Images with pose keypoints:
- - -

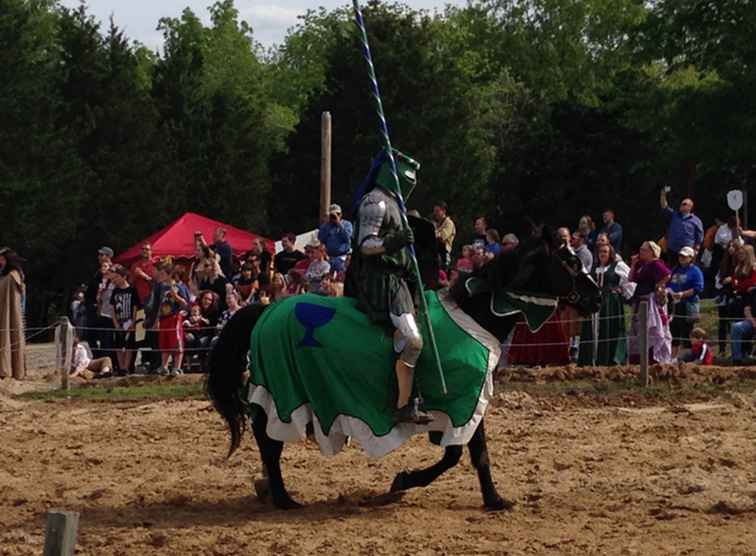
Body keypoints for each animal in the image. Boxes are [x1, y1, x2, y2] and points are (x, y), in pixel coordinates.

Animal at [205, 229, 596, 512]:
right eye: (568, 262)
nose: (596, 293)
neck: (474, 316)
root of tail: (265, 310)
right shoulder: (463, 402)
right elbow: (460, 454)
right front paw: (408, 483)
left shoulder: (466, 405)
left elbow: (471, 454)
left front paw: (490, 499)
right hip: (281, 394)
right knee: (269, 442)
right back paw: (282, 498)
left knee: (267, 442)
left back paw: (269, 490)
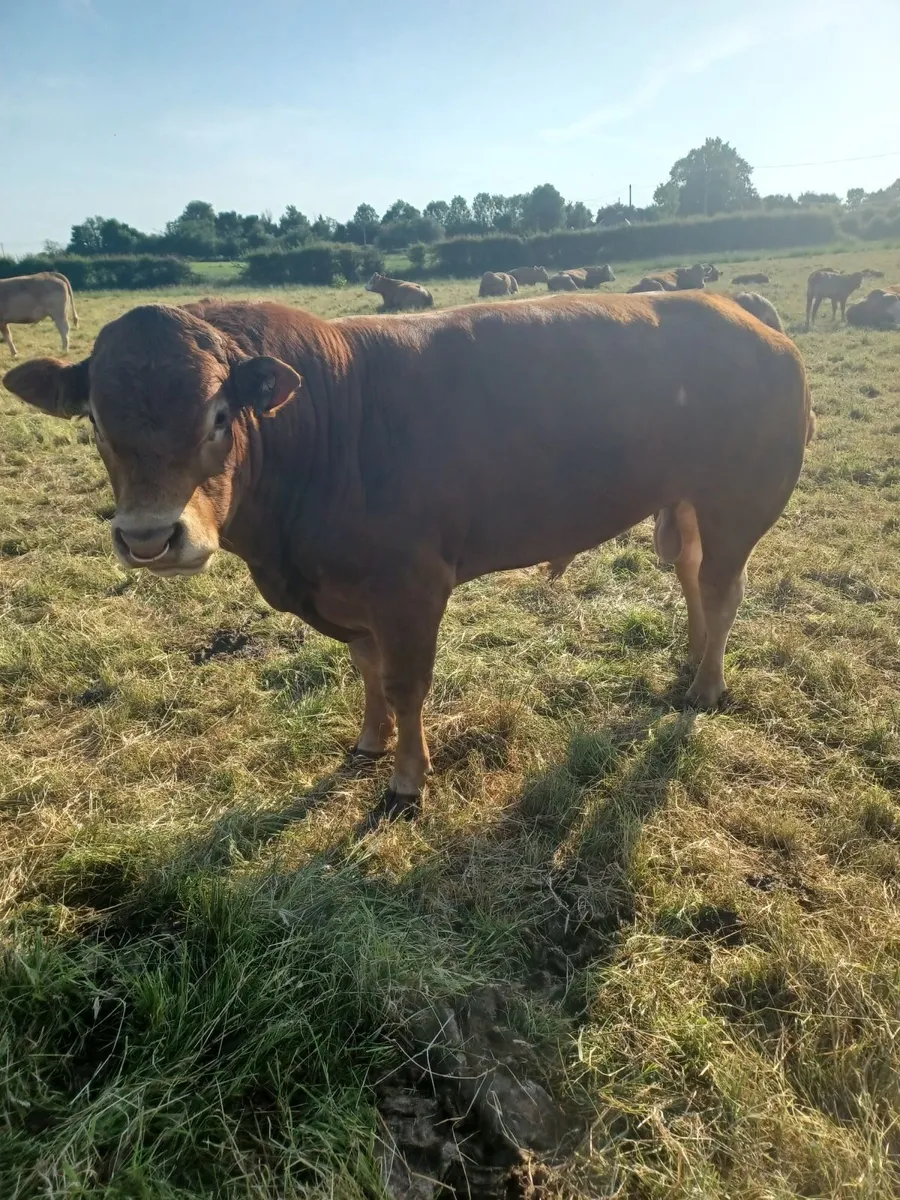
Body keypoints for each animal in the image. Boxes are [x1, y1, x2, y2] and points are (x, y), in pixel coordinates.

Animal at [4, 293, 812, 813]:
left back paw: (706, 686)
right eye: (95, 421)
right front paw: (369, 742)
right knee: (692, 578)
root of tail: (748, 314)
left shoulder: (411, 588)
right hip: (687, 504)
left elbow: (405, 683)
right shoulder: (349, 592)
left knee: (722, 590)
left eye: (220, 413)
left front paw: (406, 780)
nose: (148, 536)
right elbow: (366, 670)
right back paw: (691, 659)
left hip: (737, 503)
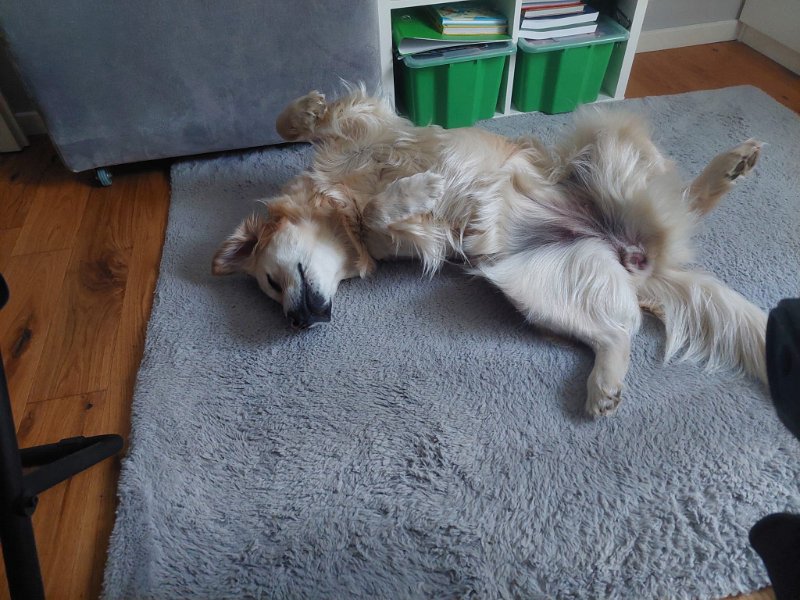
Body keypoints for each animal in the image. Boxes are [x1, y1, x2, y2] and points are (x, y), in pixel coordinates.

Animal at [212, 85, 767, 417]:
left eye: (270, 282)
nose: (299, 322)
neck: (340, 201)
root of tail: (636, 259)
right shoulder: (408, 238)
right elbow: (376, 213)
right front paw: (415, 191)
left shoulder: (373, 126)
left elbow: (302, 128)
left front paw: (307, 112)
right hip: (535, 286)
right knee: (615, 331)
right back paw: (604, 387)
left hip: (605, 136)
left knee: (680, 195)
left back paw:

- - -

» ACTIVITY: Count the lines above that contain the word "shoulder", and reply with only that number.

» RESPONSE TO THIS EXERCISE: 6